To run a 8 bit quantized version of that you need roughly 5TB of RAM.
Today that is around 18 NVidia B300. That's around $900,000, without including the computers to run them in.
It's true that the capability of open source models is improving, but running actual frontier models on your MPB seems a way off.
[1] https://x.com/elonmusk/status/2042123561666855235?s=20 (and Elon has hired enough people out of those labs to have a fair idea)
Today's LLMs are able pack much more capabilities into fewer parameters compared to 2023. We might still be at the very rudimentary phase of this technology there are low-hanging efficiency gains to be had left and right. These models consume many orders of magnitude more energy than a human brain, this all seems like room for improvement.
The right question: is there a law in information theory that fundamentally prevents a 70B model of any architecture from being as smart as Opus 4.7?
Or so they say.
If it's true then that just shows how far behind the cloud providers are lagging while wasting investor money.
(There's a huge amount of diminishing returns in increasing parameter counts and the intelligent AI company should be hard at work figuring out the optimal count without overfitting.)

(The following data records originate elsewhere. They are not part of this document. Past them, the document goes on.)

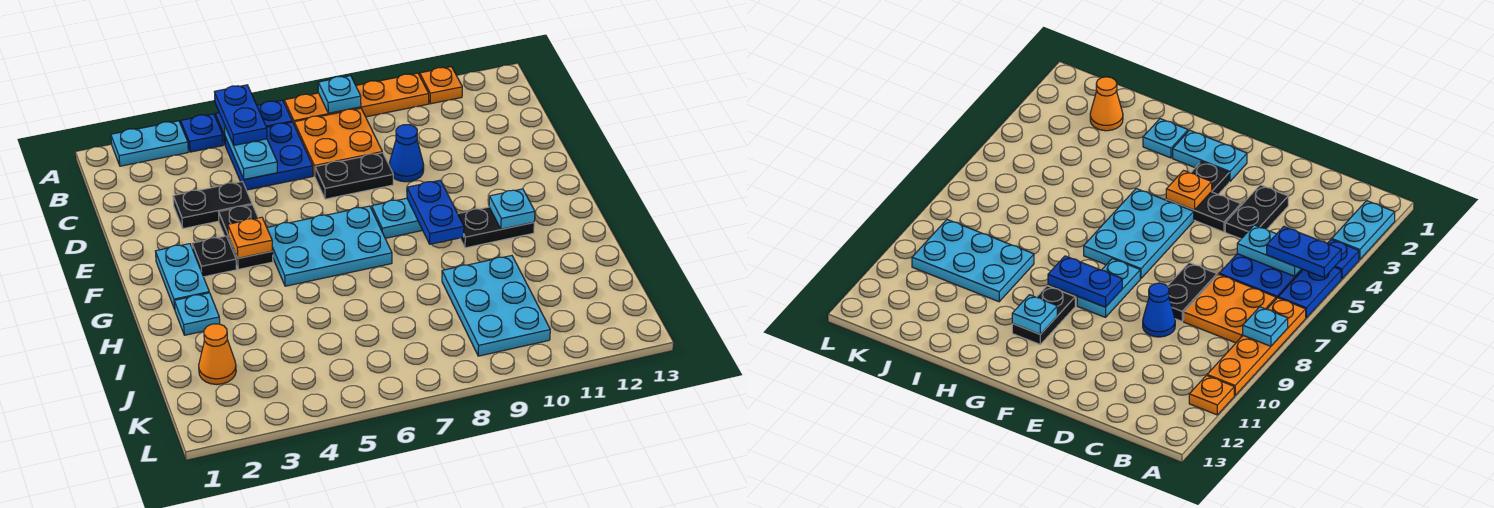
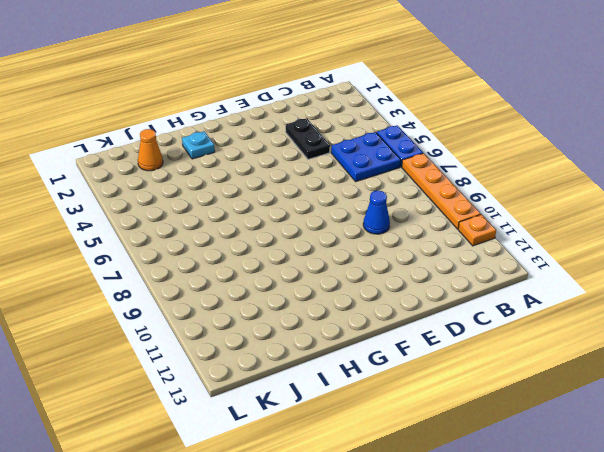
none -> cyan plate A2:A3 level 1
none -> blue plate A4 level 1
none -> orange plate B7:C8 level 1

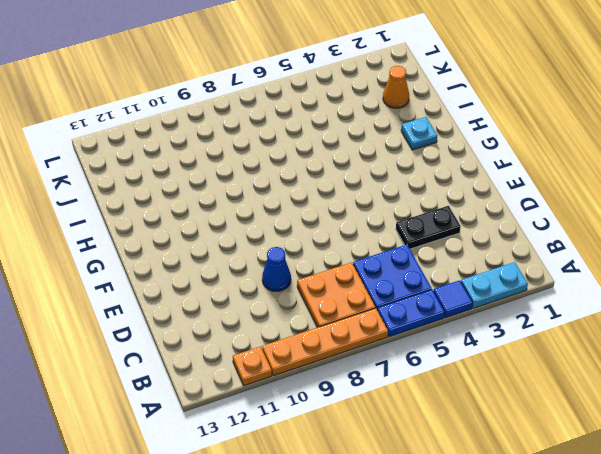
blue tile A4 level 1 -> blue plate A4 level 1
none -> black plate D7:D8 level 1
none -> black plate E4:F4 level 1
none -> cyan plate F2:G2 level 1

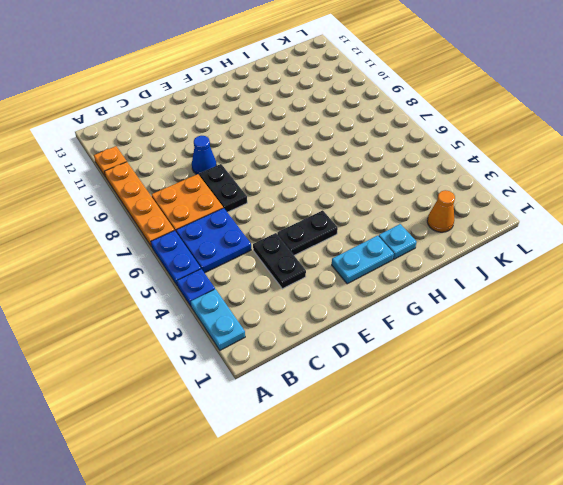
none -> black plate F3 level 1
none -> cyan plate F5:G7 level 1
none -> cyan plate F8:F9 level 1

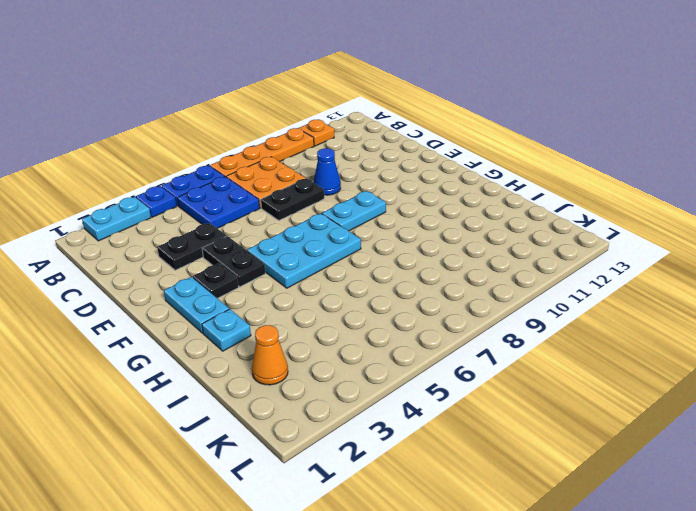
none -> black plate G10:G11 level 1
none -> cyan plate I9:K10 level 1
none -> cyan plate A8 level 2

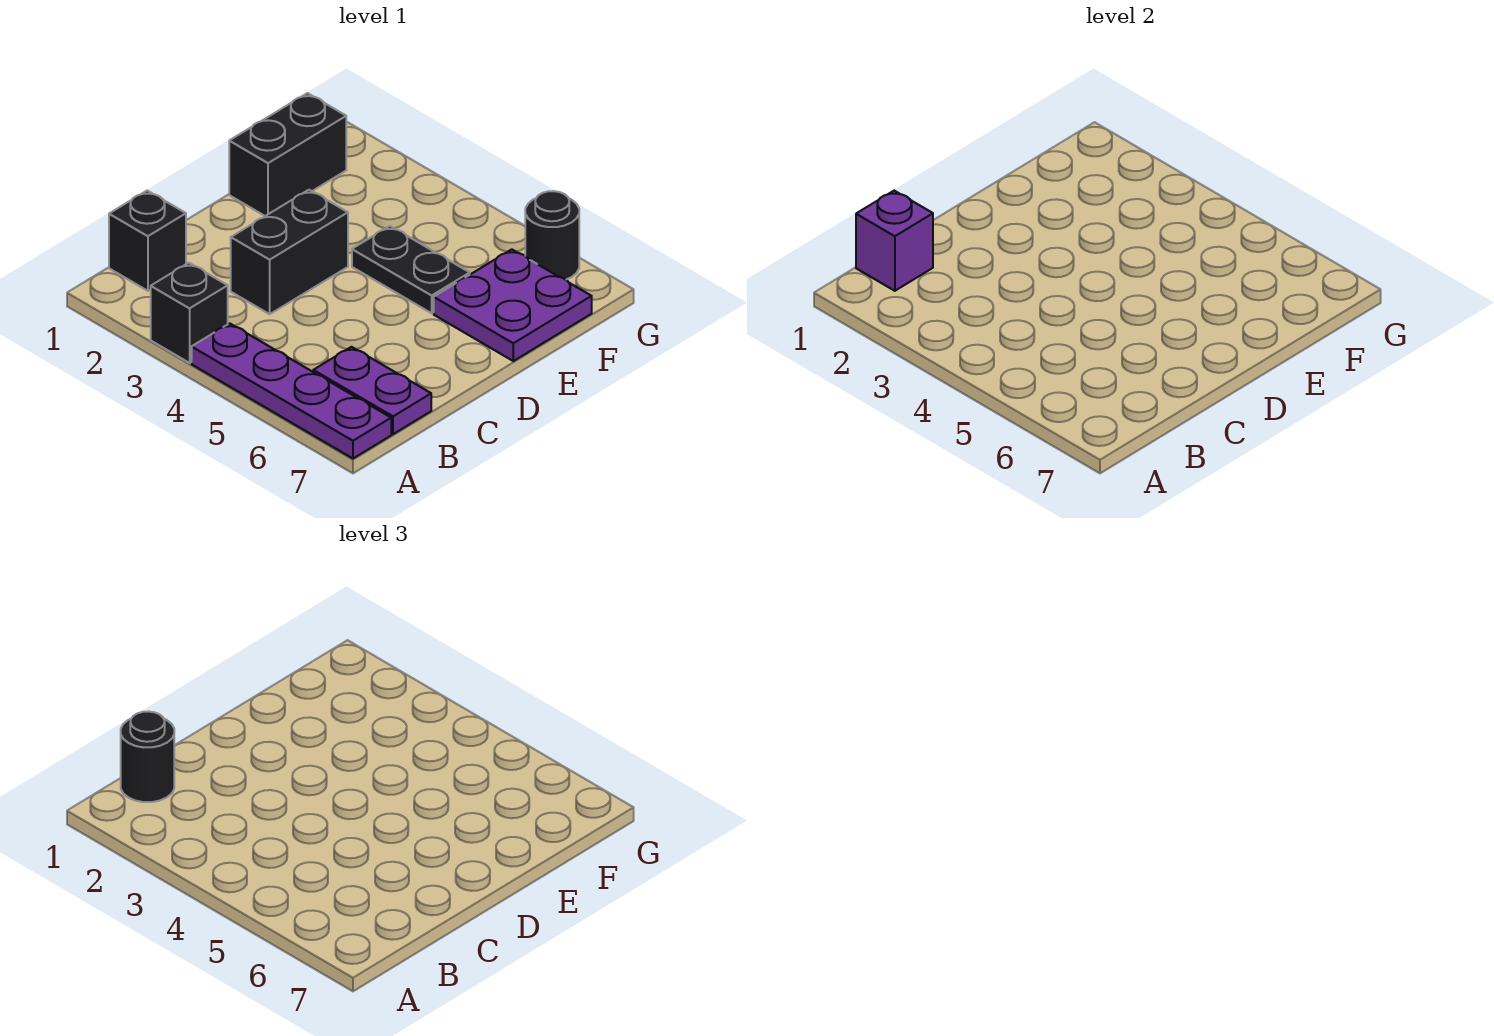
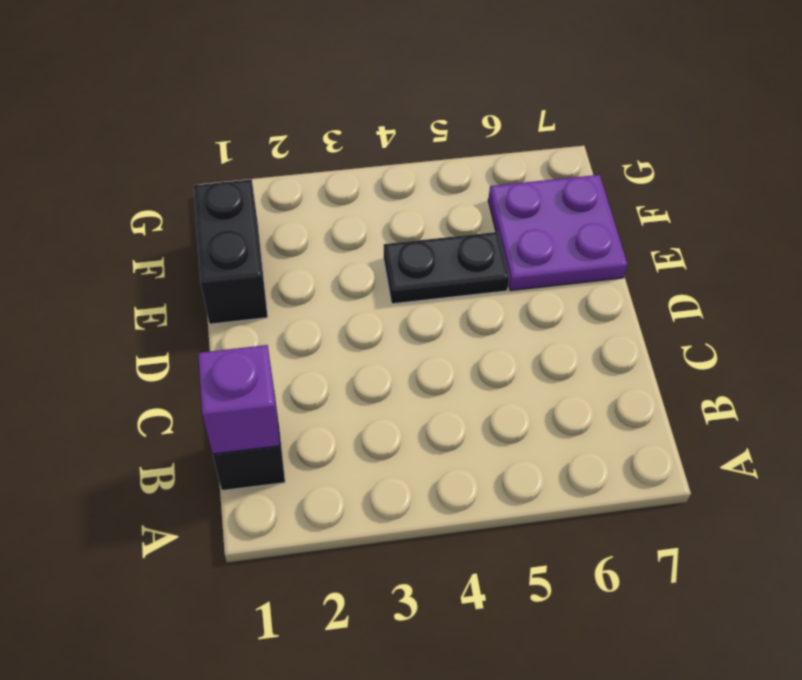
none -> black brick A3 level 1
none -> purple plate A4:A7 level 1

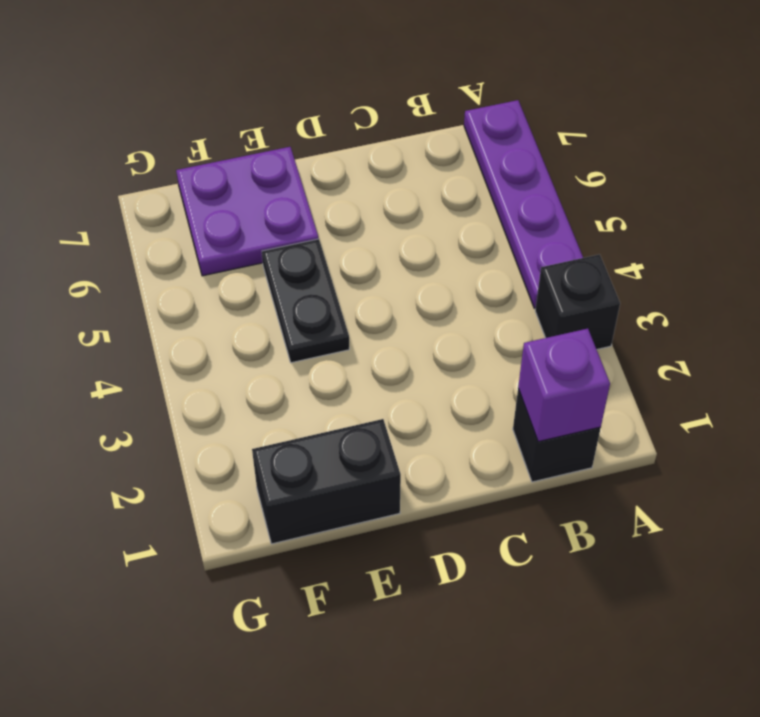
none -> purple plate B6:B7 level 1
none -> black brick C3:D3 level 1

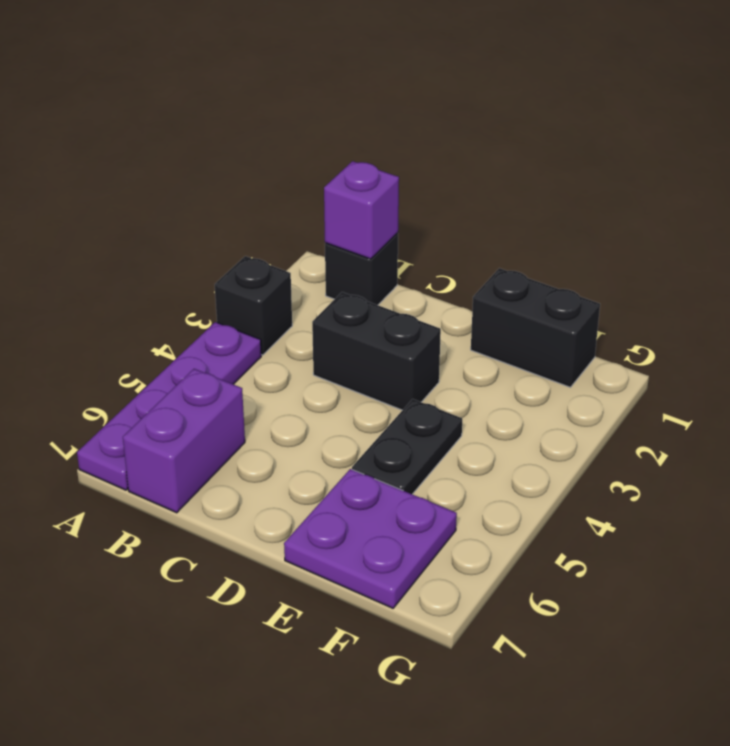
purple brick B6:B7 level 1 -> purple plate B6:B7 level 1
none -> black round brick G6 level 1
none -> black round brick B1 level 3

You could run it on a cluster of nodes that each do some mix of fetching parameters from disk and caching them in RAM. Use pipeline parallelism to minimize network bandwidth requirements given the huge size. Then time to first token may be a bit slow, but sustained inference should achieve enough throughput for a single user. That's a costly setup of course, but it doesn't cost $900k.
Not sure this is a MBP either.
In mid-2028 we have N2E/N2P with around 15% greater transistor density than today's N3P, and by EOY2028 we'll likely have A14 with about 35-40% density improvement.
Meanwhile, we'll be on LPDDR6 by that point, which takes M-series Pros from 307GB/s -> ~400GB/s, and Max's from 614GB/s -> ~800GB/s.
Model improvements obviously will help out, but on the raw hardware front these aren't in the ballpark for frontier model numbers. An H100 has 3TB/s memory bandwidth, fwiw
In practice unless you're doing some kind of deep research thing with the cloud, it'll try to optimize mostly for time and get you a good enough answer rather than spending an hour or two. An hour of cloud searching with huge data stores is not equivalent to an hour of local agentic searching, presumably.
I think that problem will improve a little in the coming years as we kind of create optimized data curation, but the information world will keep growing so the advantage will likely remain with centralized services as long as they offer their complete potential rather than a fraction.